• Requirement:
Please pick out every line in the entries below that contains the string "skCircle", matching case exactly. Copy each such line in full.

• Data extract:
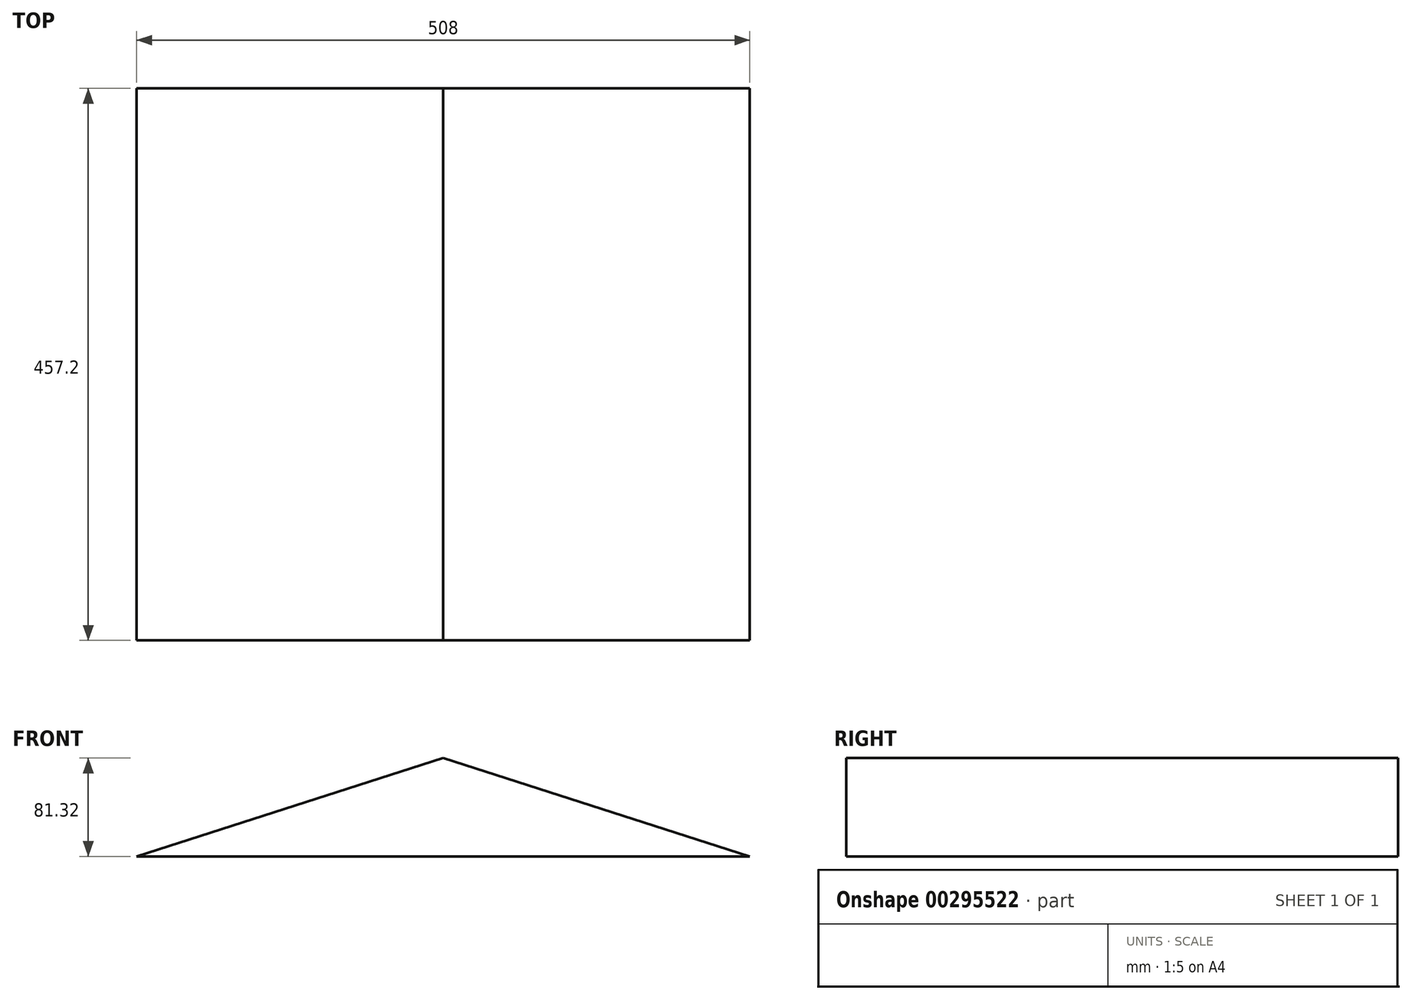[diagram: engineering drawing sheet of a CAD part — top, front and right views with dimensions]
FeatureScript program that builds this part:
annotation { "Feature Type Name" : "Feature", "Feature Type Description" : "" }
export const myFeature = defineFeature(function(context is Context, id is Id, definition is map)
    precondition{}
    {
        {
            var Q0;
            Q0=qCreatedBy(makeId("Front.planeOp"),FACE);
            var sketch = newSketch(context, id + "F0", { "sketchPlane" : qUnion([Q0])});
            skLineSegment(sketch, "E0", {"start": v(0, 0) * mm, "end": v(508, 0) * mm});
            skLineSegment(sketch, "E1", {"start": v(508, 0) * mm, "end": v(254, 81.32) * mm});
            skLineSegment(sketch, "E2", {"start": v(254, 81.32) * mm, "end": v(0, 0) * mm});
            skSolve(sketch);
        }
        {
            var Q0;
            Q0=makeQuery(id+"F0.imprint","IMPRINT",FACE,{"disambiguationData":[TD([[makeQuery(id+"F0.imprint","IMPRINT",EDGE,{"derivedFrom":sQuery(id+"F0.wireOp",EDGE,"E0")}),1.0]])]});
            extrude(context, id + "F1", {"entities" : qUnion([Q0]), "depth" : 457.2 * mm});
        }
    });
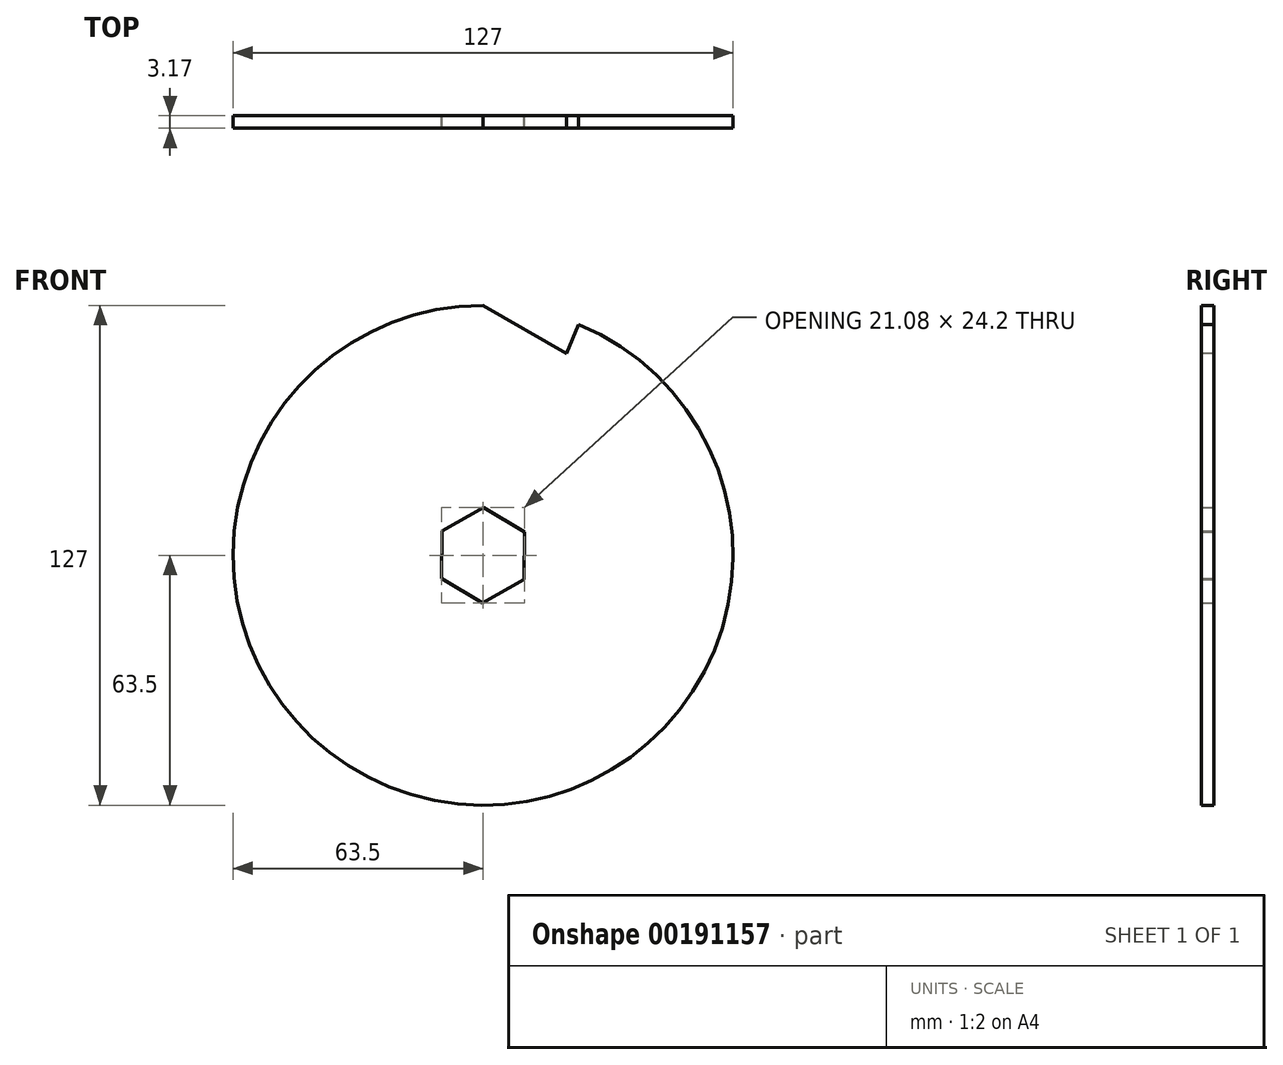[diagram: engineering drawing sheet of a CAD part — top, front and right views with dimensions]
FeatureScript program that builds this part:
annotation { "Feature Type Name" : "Feature", "Feature Type Description" : "" }
export const myFeature = defineFeature(function(context is Context, id is Id, definition is map)
    precondition{}
    {
        {
            var Q0;
            Q0=qCreatedBy(makeId("Front.planeOp"),FACE);
            var sketch = newSketch(context, id + "F0", { "sketchPlane" : qUnion([Q0])});
            skCircle(sketch, "E0", {"center": v(0, 0) * mm, "radius": 63.5 * mm});
            skSolve(sketch);
        }
        {
            var Q0;
            Q0 = qSketchRegion(id + "F0", true);
            extrude(context, id + "F1", {"entities" : qUnion([Q0]), "depth" : 3.17 * mm});
        }
        {
            var Q0;
            Q0=makeQuery(id+"F1.opExtrude","CAP_FACE",FACE,{"disambiguationData":[OSD([sQuery(id+"F0.wireOp",EDGE,"E0")])],"isStart":false});
            var sketch = newSketch(context, id + "F2", { "sketchPlane" : qUnion([Q0])});
            skLineSegment(sketch, "E1", {"start": v(21.23, 51.24) * mm, "end": v(24.3, 58.67) * mm});
            skLineSegment(sketch, "E2", {"start": v(0, 63.5) * mm, "end": v(21.23, 51.24) * mm});
            skArc(sketch, "E3", {"start": v(24.3, 58.67) * mm, "mid": v(12.39, 62.28) * mm, "end": v(0, 63.5) * mm});
            skSolve(sketch);
        }
        {
            var Q0;
            Q0 = qSketchRegion(id + "F2", true);
            extrude(context, id + "F3", {"entities" : qUnion([Q0]), "operationType" : NewBodyOperationType.REMOVE, "oppositeDirection" : true, "depth" : 3.17 * mm});
        }
        {
            var Q0;
            Q0=qCreatedBy(makeId("Front.planeOp"),FACE);
            var sketch = newSketch(context, id + "F4", { "sketchPlane" : qUnion([Q0])});
            skCircle(sketch, "E4.cCircle", {"center": v(0, 0) * mm, "radius": 10.48 * mm, "construction": true});
            skLineSegment(sketch, "E4.0", {"start": v(-10.41, 6.16) * mm, "end": v(0.13, 12.1) * mm});
            skLineSegment(sketch, "E4.1", {"start": v(0.13, 12.1) * mm, "end": v(10.54, 5.94) * mm});
            skLineSegment(sketch, "E4.2", {"start": v(10.54, 5.94) * mm, "end": v(10.41, -6.16) * mm});
            skLineSegment(sketch, "E4.3", {"start": v(10.41, -6.16) * mm, "end": v(-0.13, -12.1) * mm});
            skLineSegment(sketch, "E4.4", {"start": v(-0.13, -12.1) * mm, "end": v(-10.54, -5.94) * mm});
            skLineSegment(sketch, "E4.5", {"start": v(-10.54, -5.94) * mm, "end": v(-10.41, 6.16) * mm});
            skPoint(sketch, "E4.0.midPoint", {"position": v(-5.14, 9.13) * mm});
            skSolve(sketch);
        }
        {
            var Q0;
            Q0 = qSketchRegion(id + "F4", true);
            extrude(context, id + "F5", {"entities" : qUnion([Q0]), "operationType" : NewBodyOperationType.REMOVE, "depth" : 3.17 * mm});
        }
    });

• Solution for this problem:
            skCircle(sketch, "E0", {"center": v(0, 0) * mm, "radius": 63.5 * mm});
            skCircle(sketch, "E4.cCircle", {"center": v(0, 0) * mm, "radius": 10.48 * mm, "construction": true});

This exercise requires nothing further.